Saved entries:
++++++++++++++++++++
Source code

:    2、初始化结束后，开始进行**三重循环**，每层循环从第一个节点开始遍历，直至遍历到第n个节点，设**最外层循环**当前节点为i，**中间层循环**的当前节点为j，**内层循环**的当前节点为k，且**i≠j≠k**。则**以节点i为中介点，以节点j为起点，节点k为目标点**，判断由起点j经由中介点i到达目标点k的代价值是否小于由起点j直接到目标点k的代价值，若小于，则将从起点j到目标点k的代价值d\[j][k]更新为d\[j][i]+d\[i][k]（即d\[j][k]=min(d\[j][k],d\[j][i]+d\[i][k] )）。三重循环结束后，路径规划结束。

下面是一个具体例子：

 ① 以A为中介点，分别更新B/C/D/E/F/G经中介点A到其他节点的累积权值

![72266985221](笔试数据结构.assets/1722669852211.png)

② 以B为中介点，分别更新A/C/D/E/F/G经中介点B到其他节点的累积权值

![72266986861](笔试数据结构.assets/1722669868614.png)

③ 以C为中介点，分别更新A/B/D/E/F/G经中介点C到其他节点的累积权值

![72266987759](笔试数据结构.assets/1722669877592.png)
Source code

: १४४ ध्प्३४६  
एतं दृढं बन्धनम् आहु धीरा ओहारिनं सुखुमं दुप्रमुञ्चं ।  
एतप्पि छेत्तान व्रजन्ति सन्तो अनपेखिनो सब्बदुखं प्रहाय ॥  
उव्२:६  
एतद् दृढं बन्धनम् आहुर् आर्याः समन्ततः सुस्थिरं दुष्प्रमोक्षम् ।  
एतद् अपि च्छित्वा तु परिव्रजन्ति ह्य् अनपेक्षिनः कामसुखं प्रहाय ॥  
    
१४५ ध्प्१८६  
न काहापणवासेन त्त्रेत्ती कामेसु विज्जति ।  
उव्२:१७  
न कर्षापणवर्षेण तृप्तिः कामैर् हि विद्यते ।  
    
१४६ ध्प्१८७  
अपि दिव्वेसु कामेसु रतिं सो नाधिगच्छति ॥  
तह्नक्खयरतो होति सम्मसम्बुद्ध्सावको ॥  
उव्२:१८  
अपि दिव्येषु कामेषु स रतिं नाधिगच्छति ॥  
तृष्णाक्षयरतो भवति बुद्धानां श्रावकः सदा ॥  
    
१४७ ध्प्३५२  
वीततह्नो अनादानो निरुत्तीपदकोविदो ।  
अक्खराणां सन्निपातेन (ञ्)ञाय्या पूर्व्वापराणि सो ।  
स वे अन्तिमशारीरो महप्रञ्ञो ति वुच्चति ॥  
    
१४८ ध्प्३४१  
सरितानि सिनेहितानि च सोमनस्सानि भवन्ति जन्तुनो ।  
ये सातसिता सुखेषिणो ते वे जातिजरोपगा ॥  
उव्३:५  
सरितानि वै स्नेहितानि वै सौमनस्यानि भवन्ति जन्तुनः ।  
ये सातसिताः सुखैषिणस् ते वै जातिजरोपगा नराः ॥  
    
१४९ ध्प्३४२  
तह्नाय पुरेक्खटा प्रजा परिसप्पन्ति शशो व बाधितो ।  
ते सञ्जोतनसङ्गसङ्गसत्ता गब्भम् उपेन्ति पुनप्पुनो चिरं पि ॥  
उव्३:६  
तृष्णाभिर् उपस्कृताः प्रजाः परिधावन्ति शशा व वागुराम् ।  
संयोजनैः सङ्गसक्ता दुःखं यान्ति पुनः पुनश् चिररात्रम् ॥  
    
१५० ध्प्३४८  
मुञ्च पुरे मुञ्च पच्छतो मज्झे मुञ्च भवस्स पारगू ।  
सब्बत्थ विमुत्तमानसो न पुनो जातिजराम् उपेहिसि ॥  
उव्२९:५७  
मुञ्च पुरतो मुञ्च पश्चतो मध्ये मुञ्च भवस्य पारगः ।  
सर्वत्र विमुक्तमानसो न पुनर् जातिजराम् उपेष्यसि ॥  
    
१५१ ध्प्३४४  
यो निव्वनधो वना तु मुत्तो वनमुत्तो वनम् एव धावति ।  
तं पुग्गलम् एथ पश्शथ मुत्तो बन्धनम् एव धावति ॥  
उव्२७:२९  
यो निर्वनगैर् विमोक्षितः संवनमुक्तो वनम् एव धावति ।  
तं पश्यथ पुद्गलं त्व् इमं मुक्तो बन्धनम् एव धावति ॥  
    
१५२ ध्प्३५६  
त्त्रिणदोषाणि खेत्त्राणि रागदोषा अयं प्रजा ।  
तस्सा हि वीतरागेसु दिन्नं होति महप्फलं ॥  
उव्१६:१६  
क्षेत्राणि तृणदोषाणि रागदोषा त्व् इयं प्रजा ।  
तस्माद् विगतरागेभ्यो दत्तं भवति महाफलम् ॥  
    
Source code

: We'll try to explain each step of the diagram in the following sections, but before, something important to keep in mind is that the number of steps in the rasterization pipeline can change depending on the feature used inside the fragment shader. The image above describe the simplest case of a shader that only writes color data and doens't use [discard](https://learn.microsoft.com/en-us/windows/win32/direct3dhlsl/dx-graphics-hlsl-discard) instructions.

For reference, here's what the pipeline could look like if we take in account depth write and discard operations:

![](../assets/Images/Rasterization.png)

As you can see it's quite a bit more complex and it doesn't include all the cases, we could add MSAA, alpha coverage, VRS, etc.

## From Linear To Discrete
++++++++++++++++++++
__Work to complete__: Reproduce verbatim the lines from the one containing "१५१ ध्प्३४४" through the one containing "तं पश्यथ पुद्गलं", both included.

__Written response__:
१५१ ध्प्३४४  
यो निव्वनधो वना तु मुत्तो वनमुत्तो वनम् एव धावति ।  
तं पुग्गलम् एथ पश्शथ मुत्तो बन्धनम् एव धावति ॥  
उव्२७:२९  
यो निर्वनगैर् विमोक्षितः संवनमुक्तो वनम् एव धावति ।  
तं पश्यथ पुद्गलं त्व् इमं मुक्तो बन्धनम् एव धावति ॥  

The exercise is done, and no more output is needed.